- **READING PASSAGE**:

■ ■ ■

Kamal Amer, MD1, Rami Amer, BS, MS2, Christina Tofani, MD1, Anthony Infantolino, MD, FACG1
1Thomas Jefferson University Hospital, Philadelphia, PA; 2Drexel University College of Medicine, Clifton, NJ
Introduction: Barrett’s Esophagus (BE) and progression into esophageal adenocarcinoma (EA) is a major cause of cancer-related morbidity and mortality in the United States.
Surveillance of patients with non-dysplastic BE has encountered a subset of specimens termed low grade crypt dysplasia (BE-LGCD) through use of Wide Area Trans-Epithelial Sampling (WATS) brush. The natural history of BE-LGCD is not currently known. To better characterize the risk of progression from LGCD to EA, we utilized a TissueCypher BE analysis (a validated BE risk progression tool) to produce a comprehensive risk prediction for development of high-grade dysplasia (HGD) or EA in patients with BE.
Methods: We sampled 17 patients with a history of BE made via Esophagogastroduodenoscopy (EGD) biopsy with WATS brush samples displaying “LGCD” between July 01,2017 to July 01, 2018. Pathology slides collected via standard of care screening EGDs were sent to an affiliate laboratory for the TissueCypher BE analysis. TissueCypher categorized the risk of progression as either low (Risk score 0-< 5.5), Intermediate (5.5-< 6.4), and High (Risk score > 6.4) based on protein-based biomarkers. TissueCypher analysis generated an in-depth score analysis for risk of progression to EA. We used measures of central tendency to identify the risk of progression and studied identified risks of BE (BMI, smoking, age, gender, family history, GERD). We also used Regression Analysis and Kendall Tests to determine significance of these variables as well as their dependence on elevated risk.

■ ■ ■

- **DATASET ENTRIES**:
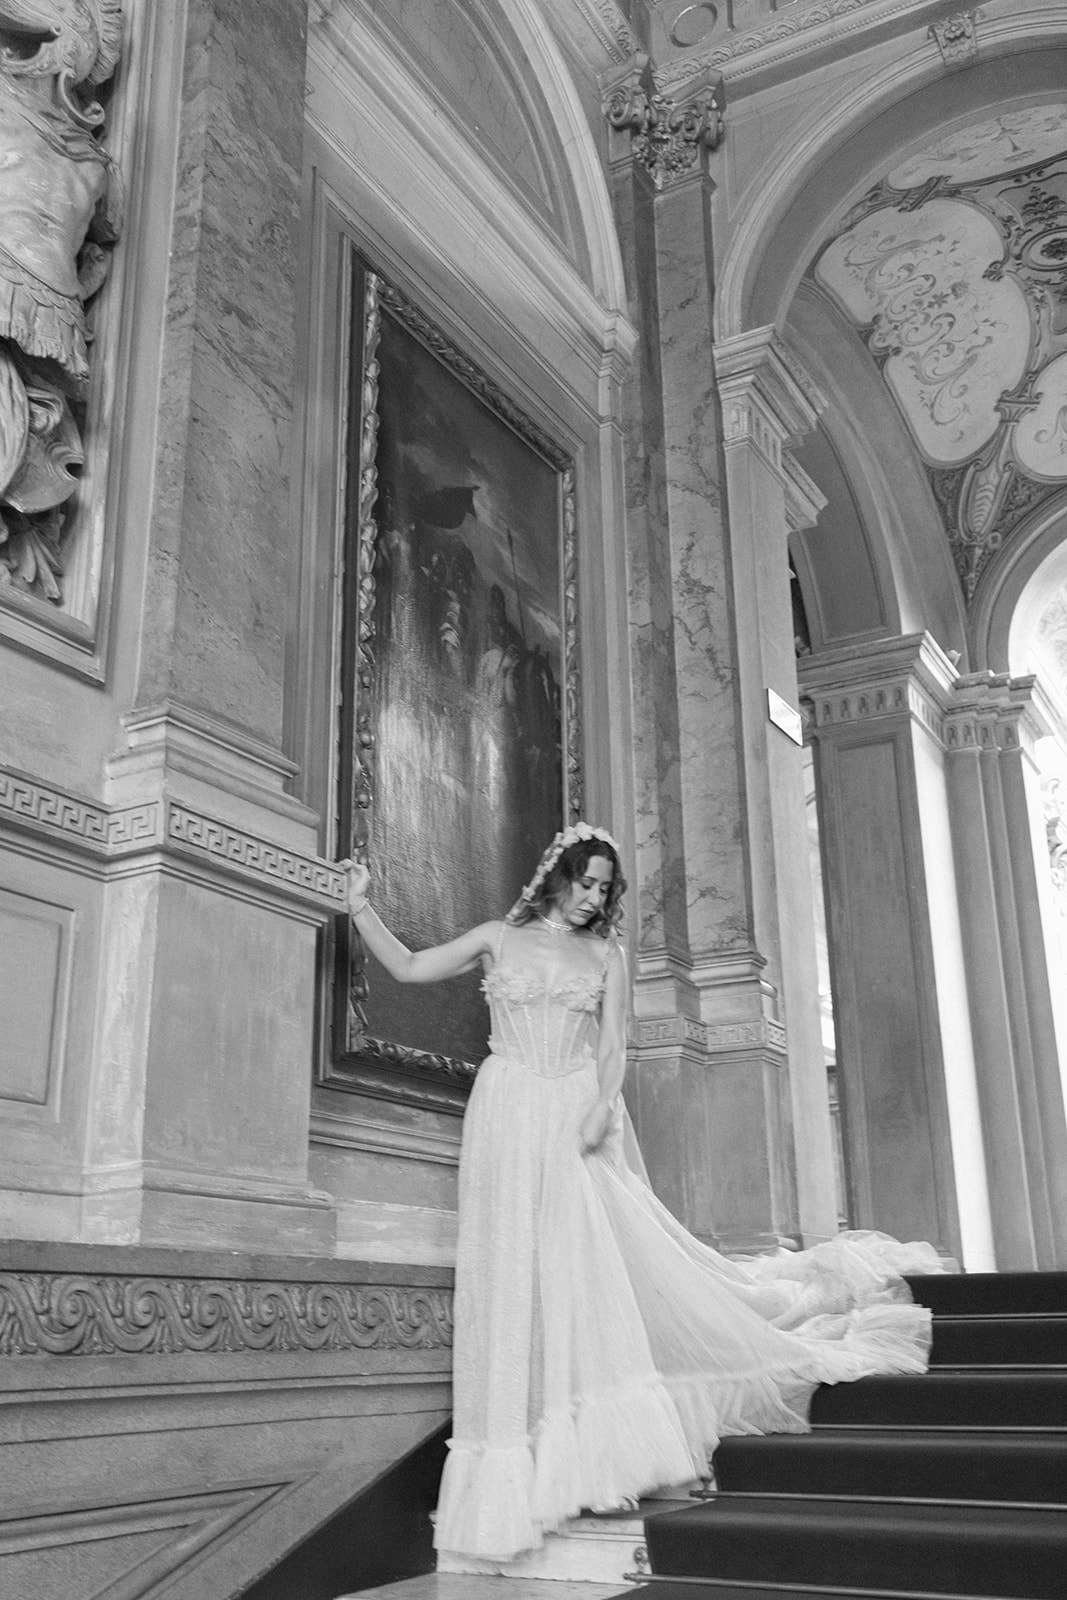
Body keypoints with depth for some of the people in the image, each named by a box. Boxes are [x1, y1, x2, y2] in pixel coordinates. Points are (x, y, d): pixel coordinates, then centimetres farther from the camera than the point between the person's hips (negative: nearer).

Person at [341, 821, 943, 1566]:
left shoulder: (605, 954, 12)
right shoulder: (499, 938, 9)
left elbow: (614, 1044, 4)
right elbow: (408, 968, 9)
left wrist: (603, 1107, -12)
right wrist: (363, 909, 2)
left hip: (579, 1119, 2)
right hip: (509, 1115, -1)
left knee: (596, 1262, -5)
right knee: (514, 1267, -3)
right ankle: (522, 1452, 3)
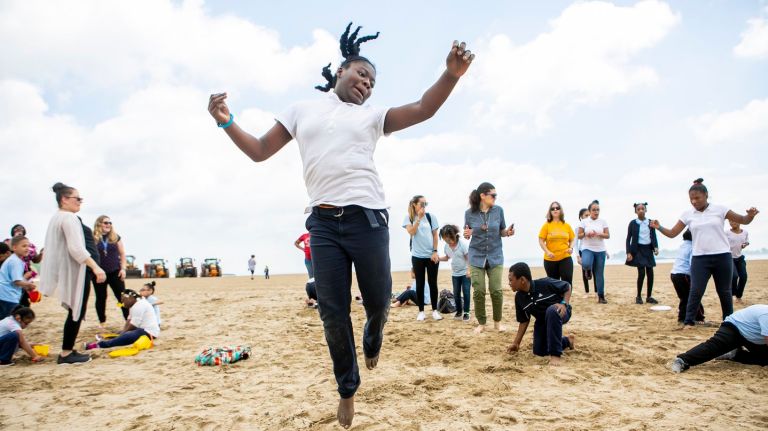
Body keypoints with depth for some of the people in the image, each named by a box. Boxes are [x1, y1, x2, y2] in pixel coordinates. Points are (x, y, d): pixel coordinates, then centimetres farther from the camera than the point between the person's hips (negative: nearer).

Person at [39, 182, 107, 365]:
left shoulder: (57, 218, 19)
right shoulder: (69, 218, -14)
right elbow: (77, 249, -24)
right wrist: (96, 267, -26)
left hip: (73, 270, 11)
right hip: (76, 270, -11)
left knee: (75, 311, 14)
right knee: (76, 311, -5)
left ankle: (67, 351, 19)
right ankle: (66, 353, 0)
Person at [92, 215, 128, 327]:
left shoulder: (116, 237, 5)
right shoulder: (93, 238, -1)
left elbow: (122, 254, 7)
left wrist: (123, 268, -1)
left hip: (115, 272, 1)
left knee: (122, 296, -1)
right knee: (101, 298, 8)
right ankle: (102, 322, 20)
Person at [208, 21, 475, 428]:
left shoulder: (372, 116, 13)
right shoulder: (302, 110, 15)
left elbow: (423, 109, 0)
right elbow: (260, 151, 15)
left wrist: (451, 74, -18)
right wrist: (227, 122, -2)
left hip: (367, 219, 0)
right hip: (323, 223, 0)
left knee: (378, 304, 7)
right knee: (333, 313, 4)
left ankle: (372, 342, 44)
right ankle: (347, 388, 24)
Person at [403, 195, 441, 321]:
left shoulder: (431, 216, 2)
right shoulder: (409, 218, -1)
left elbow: (435, 235, 3)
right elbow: (411, 232, -16)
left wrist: (435, 251, -4)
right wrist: (419, 218, -19)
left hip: (431, 255, 1)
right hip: (417, 256, -1)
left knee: (432, 283, 5)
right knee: (420, 284, 3)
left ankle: (435, 310, 15)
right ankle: (421, 311, 11)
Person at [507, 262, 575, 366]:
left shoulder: (545, 283, -28)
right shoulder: (519, 297, -10)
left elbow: (567, 286, -12)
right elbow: (524, 321, 1)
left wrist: (564, 303, -26)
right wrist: (516, 343, 2)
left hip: (559, 313, -6)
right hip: (542, 320, 7)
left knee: (551, 310, -42)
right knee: (539, 351, 3)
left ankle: (555, 354, -32)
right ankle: (567, 341, 31)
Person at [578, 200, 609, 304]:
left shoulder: (603, 221, 3)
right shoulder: (584, 221, 0)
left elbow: (608, 235, 0)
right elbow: (579, 236, 1)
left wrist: (599, 234, -18)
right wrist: (586, 234, -19)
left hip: (600, 250, 2)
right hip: (587, 249, -2)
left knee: (600, 274, 4)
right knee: (585, 264, -32)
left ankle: (601, 296, 13)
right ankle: (589, 270, 7)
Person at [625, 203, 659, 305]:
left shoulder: (650, 222, 6)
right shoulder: (633, 223, -1)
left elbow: (654, 236, 7)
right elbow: (628, 238, -1)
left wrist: (656, 247, -10)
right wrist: (628, 252, -9)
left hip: (648, 249, 4)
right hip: (638, 250, -3)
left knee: (650, 273, 2)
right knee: (641, 273, -12)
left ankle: (649, 296, 13)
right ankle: (639, 296, 2)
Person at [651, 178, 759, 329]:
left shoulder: (719, 209, -2)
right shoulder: (687, 215, 2)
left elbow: (744, 220, 3)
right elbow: (672, 233, 1)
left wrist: (751, 215, -20)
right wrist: (659, 227, -17)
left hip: (722, 256, 0)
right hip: (699, 258, 0)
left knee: (724, 291, 10)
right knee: (696, 291, -6)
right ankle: (689, 321, 1)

■ ■ ■

- **WORK INSTRUCTION 1**: In the Barrett's esophagus abstract, what TissueCypher risk score range counts as intermediate?
- **WORK INSTRUCTION 2**: Rewrite the Barrett's esophagus abstract from "Kamal Amer, MD1, Rami" to "the United States.", substituting "illness" for "morbidity".

- **REPLY 1**: The intermediate range is a risk score from 5.5 to less than 6.4.

- **REPLY 2**:
Kamal Amer, MD1, Rami Amer, BS, MS2, Christina Tofani, MD1, Anthony Infantolino, MD, FACG1
1Thomas Jefferson University Hospital, Philadelphia, PA; 2Drexel University College of Medicine, Clifton, NJ
Introduction: Barrett’s Esophagus (BE) and progression into esophageal adenocarcinoma (EA) is a major cause of cancer-related illness and mortality in the United States.